Task input:
--*--

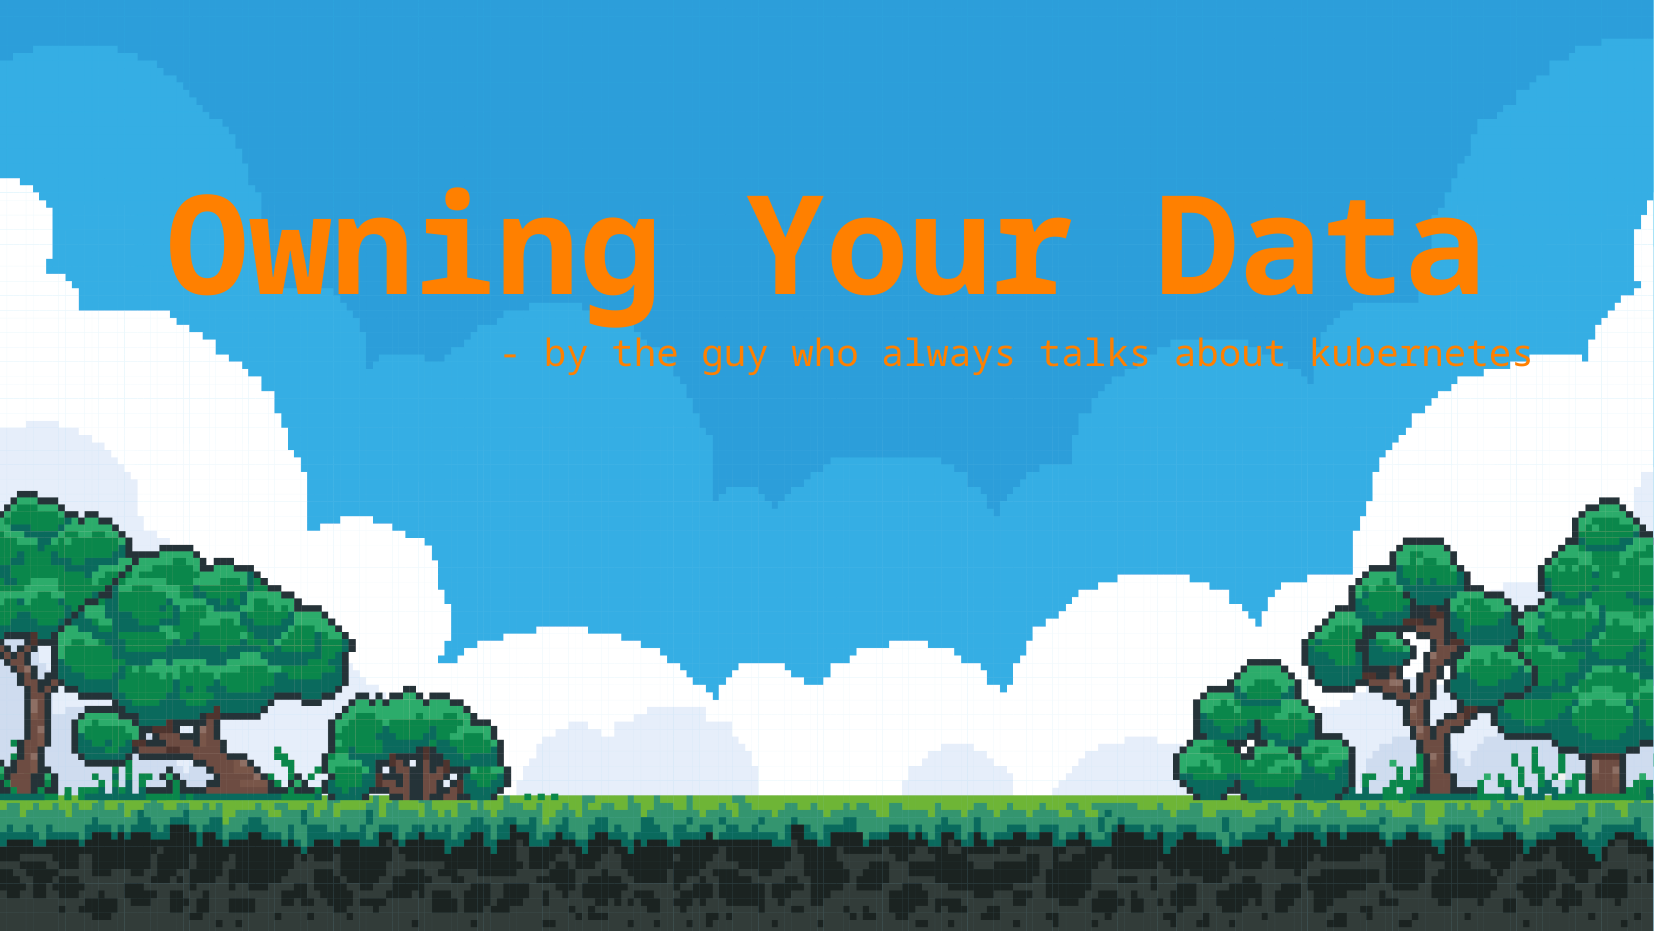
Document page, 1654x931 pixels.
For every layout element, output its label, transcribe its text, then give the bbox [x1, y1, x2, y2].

text_box - by the guy who always talks about kubernetes [484, 318, 1654, 409]
picture [0, 0, 1654, 931]
title Owning Your Data [82, 163, 1571, 319]
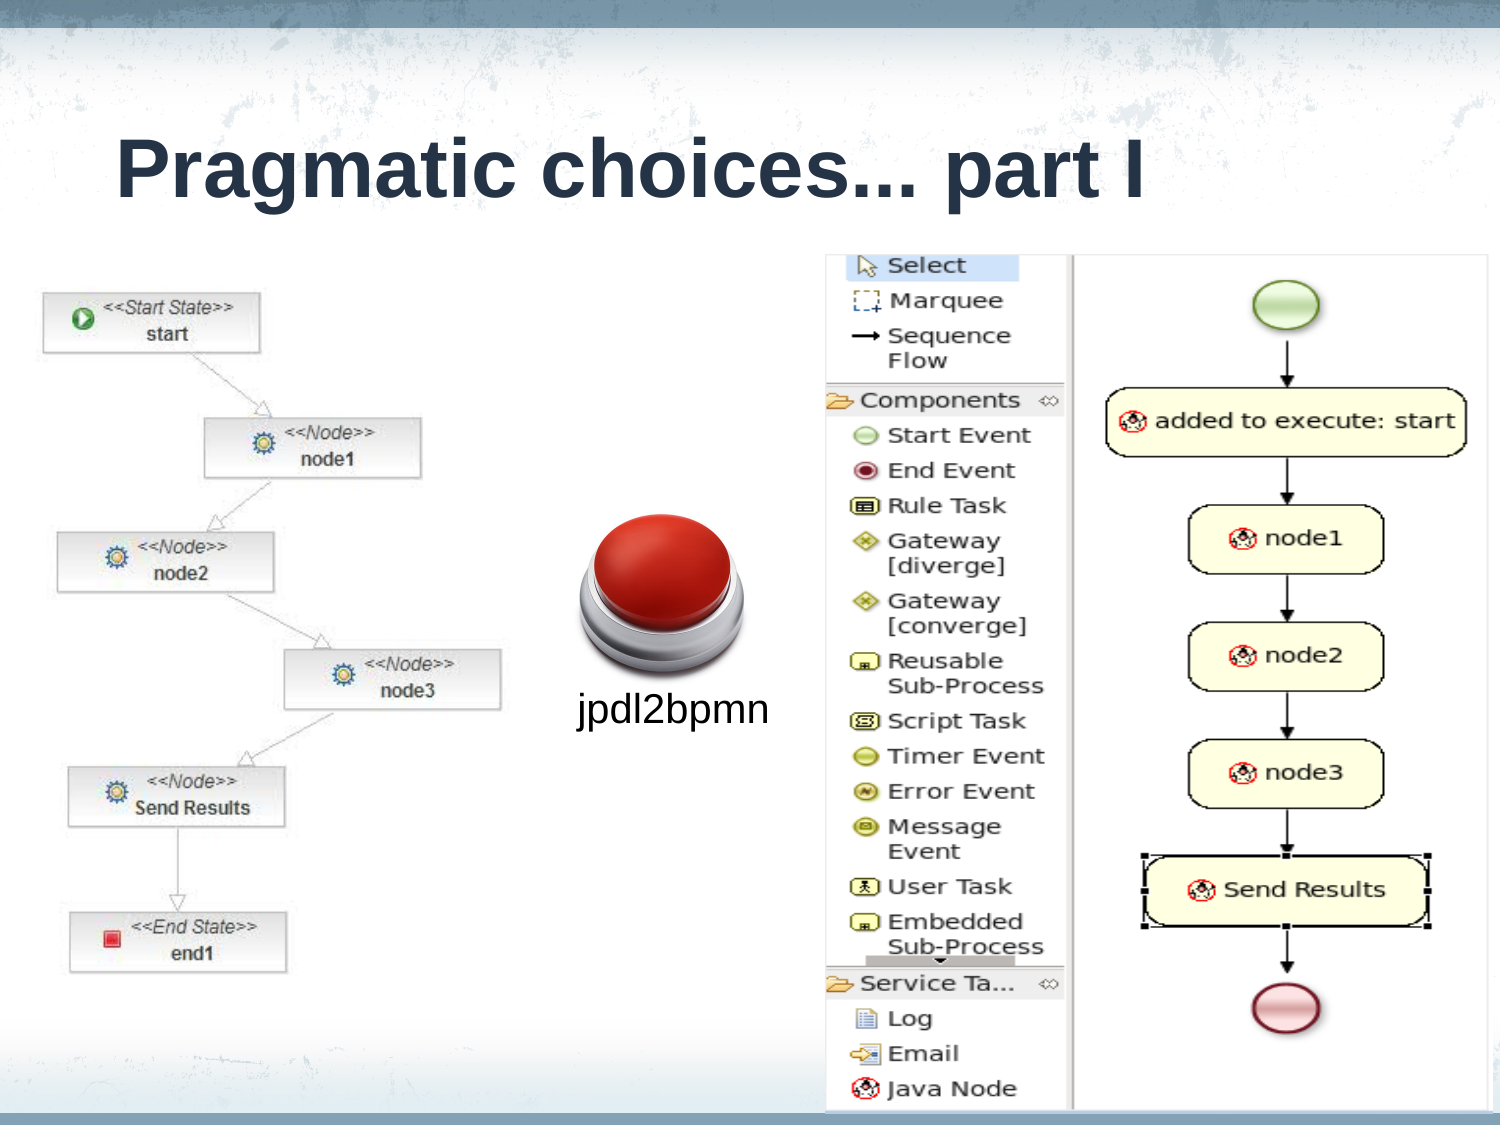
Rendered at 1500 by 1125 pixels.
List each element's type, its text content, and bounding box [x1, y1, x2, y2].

picture [0, 0, 1500, 1125]
text_box jpdl2bpmn [562, 674, 788, 740]
title Pragmatic choices... part I [100, 46, 1376, 282]
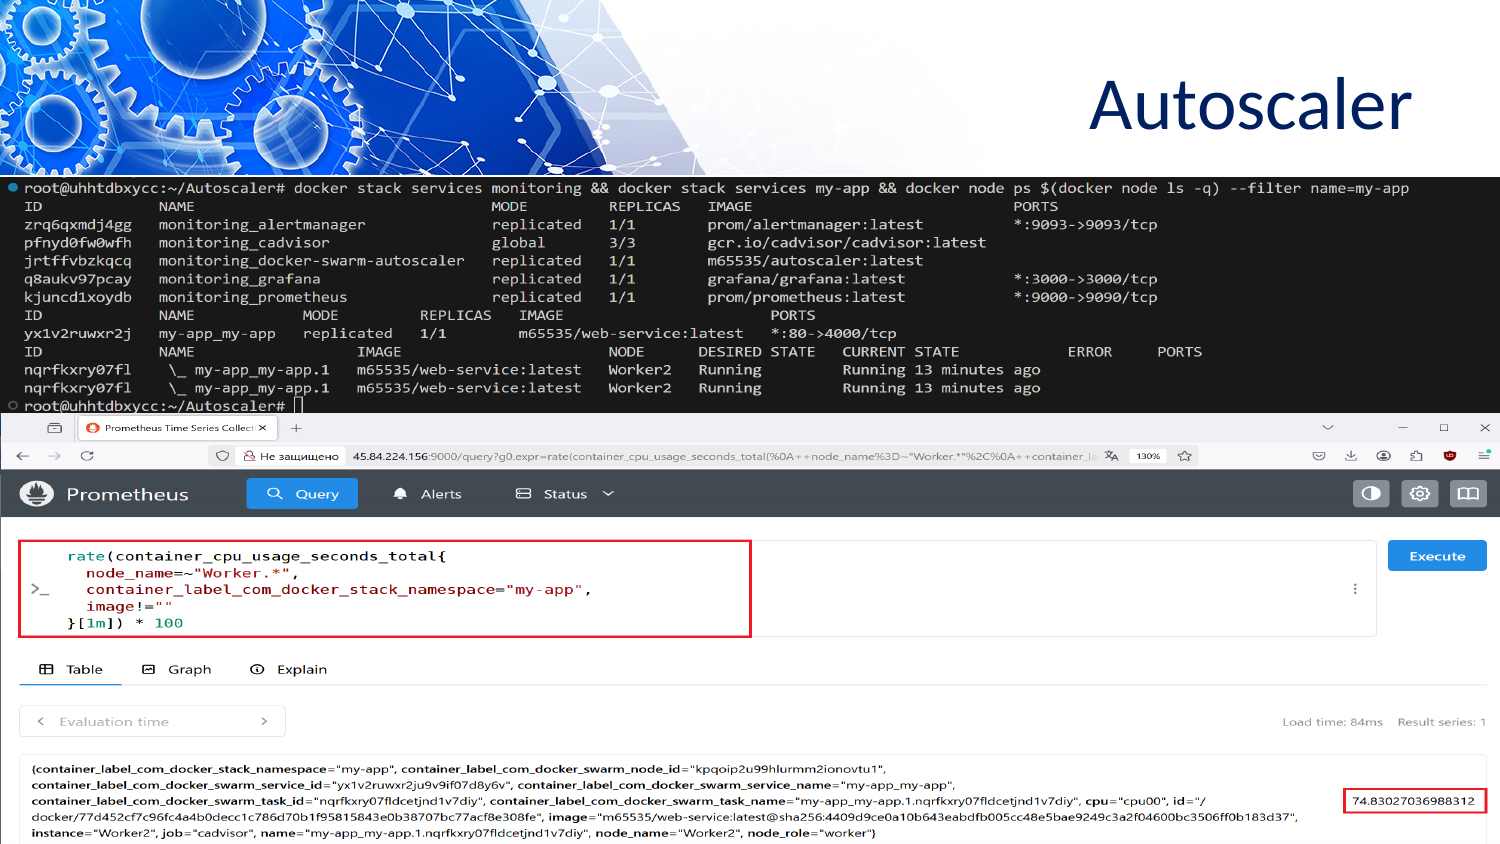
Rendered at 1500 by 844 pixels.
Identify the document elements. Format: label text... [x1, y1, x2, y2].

--*--

Output every line of the rows above as a JSON list of strings, one string per line. Skip blank lines and leave the pictures out.

[
  "Document page, 1654x931 pixels.",
  "For every layout element, output its label, transcribe its text, then give the bbox [x1, y1, x2, y2].",
  "text_box - by the guy who always talks about kubernetes [484, 318, 1654, 409]",
  "picture [0, 0, 1654, 931]",
  "title Owning Your Data [82, 163, 1571, 319]",
  "Rendered at 1500 by 1125 pixels.",
  "List each element's type, its text content, and bounding box [x1, y1, x2, y2].",
  "picture [0, 0, 1500, 1125]",
  "text_box jpdl2bpmn [562, 674, 788, 740]",
  "title Pragmatic choices... part I [100, 46, 1376, 282]",
  "Rendered at 1500 by 844 pixels.",
  "Identify the document elements. Format: label text... [x1, y1, x2, y2]."
]